# Am i the only one who thinks Swoopes isnt happy?



## Cometsbiggestfan (May 14, 2003)

She has definitely been showing signs of unhappiness. She play like she is bored or something.


----------



## Comets_Always23 (Apr 30, 2003)

I believe Sheryl Swoopes is unhappy as well. Perhaps it is personal isssues, but on the basketball side, the Comets are underachieving at this point because of injuries. I also believe the team is underachieving because of lack of killer instinct and confidence. Granted this Comets team is not the Comets' teams of the past. Swoopes may just be frustrated with the team itself. Sometimes it is hard to be happy when things aren't exactly going your way.
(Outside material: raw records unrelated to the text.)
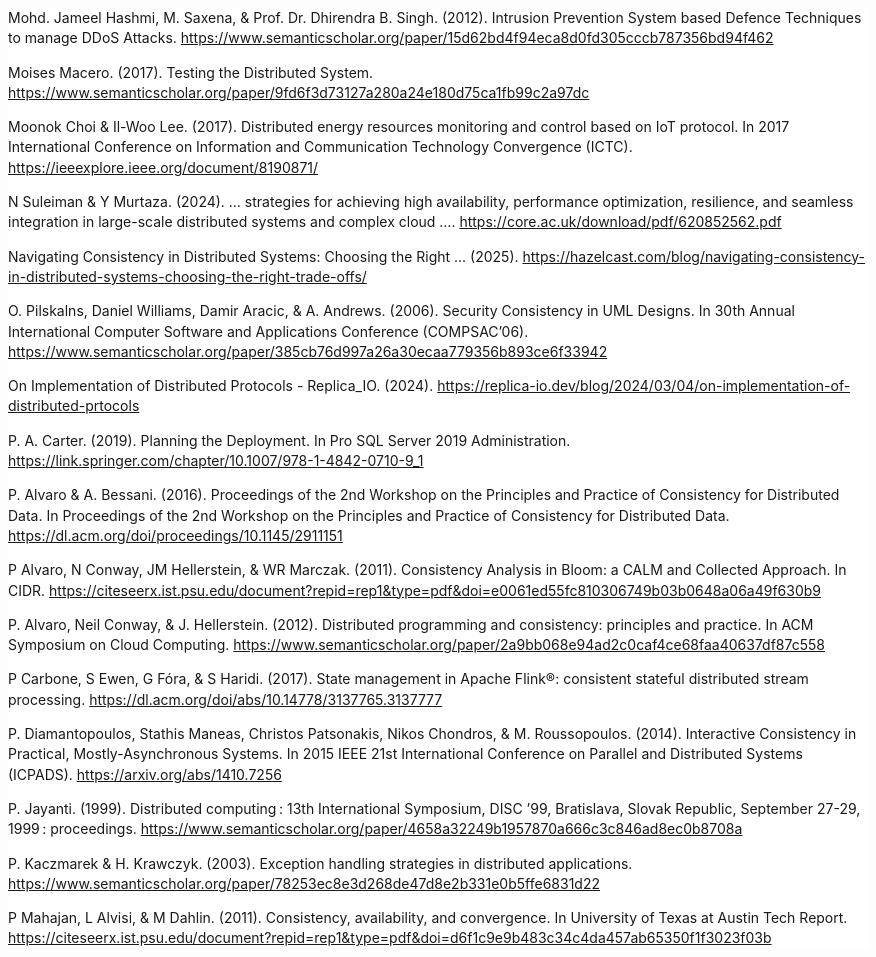 Mohd. Jameel Hashmi, M. Saxena, & Prof. Dr. Dhirendra B. Singh. (2012). Intrusion Prevention System based Defence Techniques to manage DDoS Attacks. https://www.semanticscholar.org/paper/15d62bd4f94eca8d0fd305cccb787356bd94f462

Moises Macero. (2017). Testing the Distributed System. https://www.semanticscholar.org/paper/9fd6f3d73127a280a24e180d75ca1fb99c2a97dc

Moonok Choi & Il-Woo Lee. (2017). Distributed energy resources monitoring and control based on IoT protocol. In 2017 International Conference on Information and Communication Technology Convergence (ICTC). https://ieeexplore.ieee.org/document/8190871/

N Suleiman & Y Murtaza. (2024). … strategies for achieving high availability, performance optimization, resilience, and seamless integration in large-scale distributed systems and complex cloud …. https://core.ac.uk/download/pdf/620852562.pdf

Navigating Consistency in Distributed Systems: Choosing the Right ... (2025). https://hazelcast.com/blog/navigating-consistency-in-distributed-systems-choosing-the-right-trade-offs/

O. Pilskalns, Daniel Williams, Damir Aracic, & A. Andrews. (2006). Security Consistency in UML Designs. In 30th Annual International Computer Software and Applications Conference (COMPSAC’06). https://www.semanticscholar.org/paper/385cb76d997a26a30ecaa779356b893ce6f33942

On Implementation of Distributed Protocols - Replica_IO. (2024). https://replica-io.dev/blog/2024/03/04/on-implementation-of-distributed-prtocols

P. A. Carter. (2019). Planning the Deployment. In Pro SQL Server 2019 Administration. https://link.springer.com/chapter/10.1007/978-1-4842-0710-9_1

P. Alvaro & A. Bessani. (2016). Proceedings of the 2nd Workshop on the Principles and Practice of Consistency for Distributed Data. In Proceedings of the 2nd Workshop on the Principles and Practice of Consistency for Distributed Data. https://dl.acm.org/doi/proceedings/10.1145/2911151

P Alvaro, N Conway, JM Hellerstein, & WR Marczak. (2011). Consistency Analysis in Bloom: a CALM and Collected Approach. In CIDR. https://citeseerx.ist.psu.edu/document?repid=rep1&type=pdf&doi=e0061ed55fc810306749b03b0648a06a49f630b9

P. Alvaro, Neil Conway, & J. Hellerstein. (2012). Distributed programming and consistency: principles and practice. In ACM Symposium on Cloud Computing. https://www.semanticscholar.org/paper/2a9bb068e94ad2c0caf4ce68faa40637df87c558

P Carbone, S Ewen, G Fóra, & S Haridi. (2017). State management in Apache Flink®: consistent stateful distributed stream processing. https://dl.acm.org/doi/abs/10.14778/3137765.3137777

P. Diamantopoulos, Stathis Maneas, Christos Patsonakis, Nikos Chondros, & M. Roussopoulos. (2014). Interactive Consistency in Practical, Mostly-Asynchronous Systems. In 2015 IEEE 21st International Conference on Parallel and Distributed Systems (ICPADS). https://arxiv.org/abs/1410.7256

P. Jayanti. (1999). Distributed computing : 13th International Symposium, DISC ’99, Bratislava, Slovak Republic, September 27-29, 1999 : proceedings. https://www.semanticscholar.org/paper/4658a32249b1957870a666c3c846ad8ec0b8708a

P. Kaczmarek & H. Krawczyk. (2003). Exception handling strategies in distributed applications. https://www.semanticscholar.org/paper/78253ec8e3d268de47d8e2b331e0b5ffe6831d22

P Mahajan, L Alvisi, & M Dahlin. (2011). Consistency, availability, and convergence. In University of Texas at Austin Tech Report. https://citeseerx.ist.psu.edu/document?repid=rep1&type=pdf&doi=d6f1c9e9b483c34c4da457ab65350f1f3023f03b
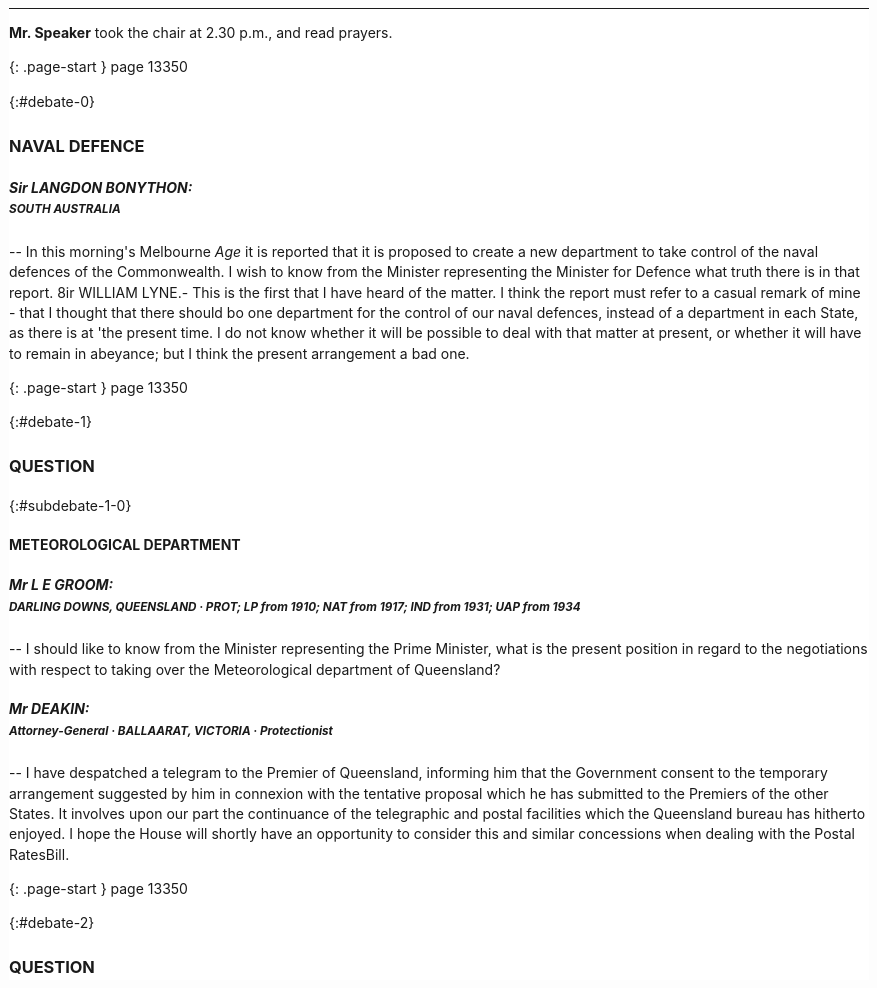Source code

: ----


 **Mr. Speaker** took the chair at 2.30 p.m., and read prayers. 

{: .page-start }
page 13350

{:#debate-0}
### NAVAL DEFENCE

##### Sir LANGDON BONYTHON:<br><small class="text-muted">SOUTH AUSTRALIA</small>

-- In this morning's Melbourne  *Age*  it is reported that it is proposed to create a new department to take control of the naval defences of the Commonwealth. I wish to know from the Minister representing the Minister for Defence what truth there is in that report. 8ir WILLIAM LYNE.- This is the first that I have heard of the matter. I think the report must refer to a casual remark of mine - that I thought that there should bo one department for the control of our naval defences, instead of a department in each State, as there is at 'the present time. I do not know whether it will be possible to deal with that matter at present, or whether it will have to remain in abeyance; but I think the present arrangement a bad one. 

{: .page-start }
page 13350

{:#debate-1}
### QUESTION

{:#subdebate-1-0}
#### METEOROLOGICAL DEPARTMENT

##### Mr L E GROOM:<br><small class="text-muted">DARLING DOWNS, QUEENSLAND &middot; PROT; LP from 1910; NAT from 1917; IND from 1931; UAP from 1934</small>

-- I should like to know from the Minister representing the Prime Minister, what is the present position in regard to the negotiations with respect to taking over the Meteorological department of Queensland? 

##### Mr DEAKIN:<br><small class="text-muted">Attorney-General &middot; BALLAARAT, VICTORIA &middot; Protectionist</small>

-- I have despatched a telegram to the Premier of Queensland, informing him that the Government consent to the temporary arrangement suggested by him in connexion with the tentative proposal which he has submitted to the Premiers of the other States. It involves upon our part the continuance of the telegraphic and postal facilities which the Queensland bureau has hitherto enjoyed. I hope the House will shortly have an opportunity to consider this and similar concessions when dealing with the Postal RatesBill. 

{: .page-start }
page 13350

{:#debate-2}
### QUESTION
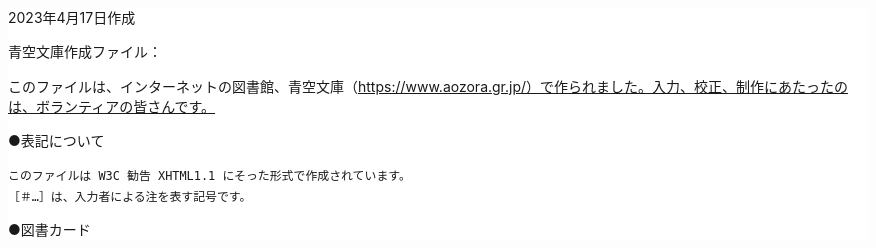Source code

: 2023年4月17日作成

青空文庫作成ファイル：

このファイルは、インターネットの図書館、青空文庫（https://www.aozora.gr.jp/）で作られました。入力、校正、制作にあたったのは、ボランティアの皆さんです。











●表記について


	このファイルは W3C 勧告 XHTML1.1 にそった形式で作成されています。
	［＃…］は、入力者による注を表す記号です。







●図書カード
Personally, I think the team needs a good lip-lashing. Even with injuries, I believe the Comets should have played/competed better. Van Chancellor put together a team he thought would be a title contender, and with the exception of the Big Three, nobody has brought a consistent, fiery 'A' game. Why shouldn't Swoopes be/seem unhappy?


----------



## Cometsbiggestfan (May 14, 2003)

I'll grant Janeth Arcain the benefit of the doubt for the simple fact that she is trying. She's averaging 17 pts in the last 3 games. Still, i miss the old swoopes.


----------



## Cometsbiggestfan (May 14, 2003)

Swoopes just lookes so unhappy at yesterday's game. She looked almost relieved when she got hurt yesterday. What is with her? WHy is she in the running for MVP?


----------



## Comets_Always23 (Apr 30, 2003)

Who even knows why she seems so unhappy, considering the team is winning right now. I wonder if she is suffering from burnout or something.


----------



## Cometsbiggestfan (May 14, 2003)

I think she's depressed. I cant seem to think of a reason why though.


----------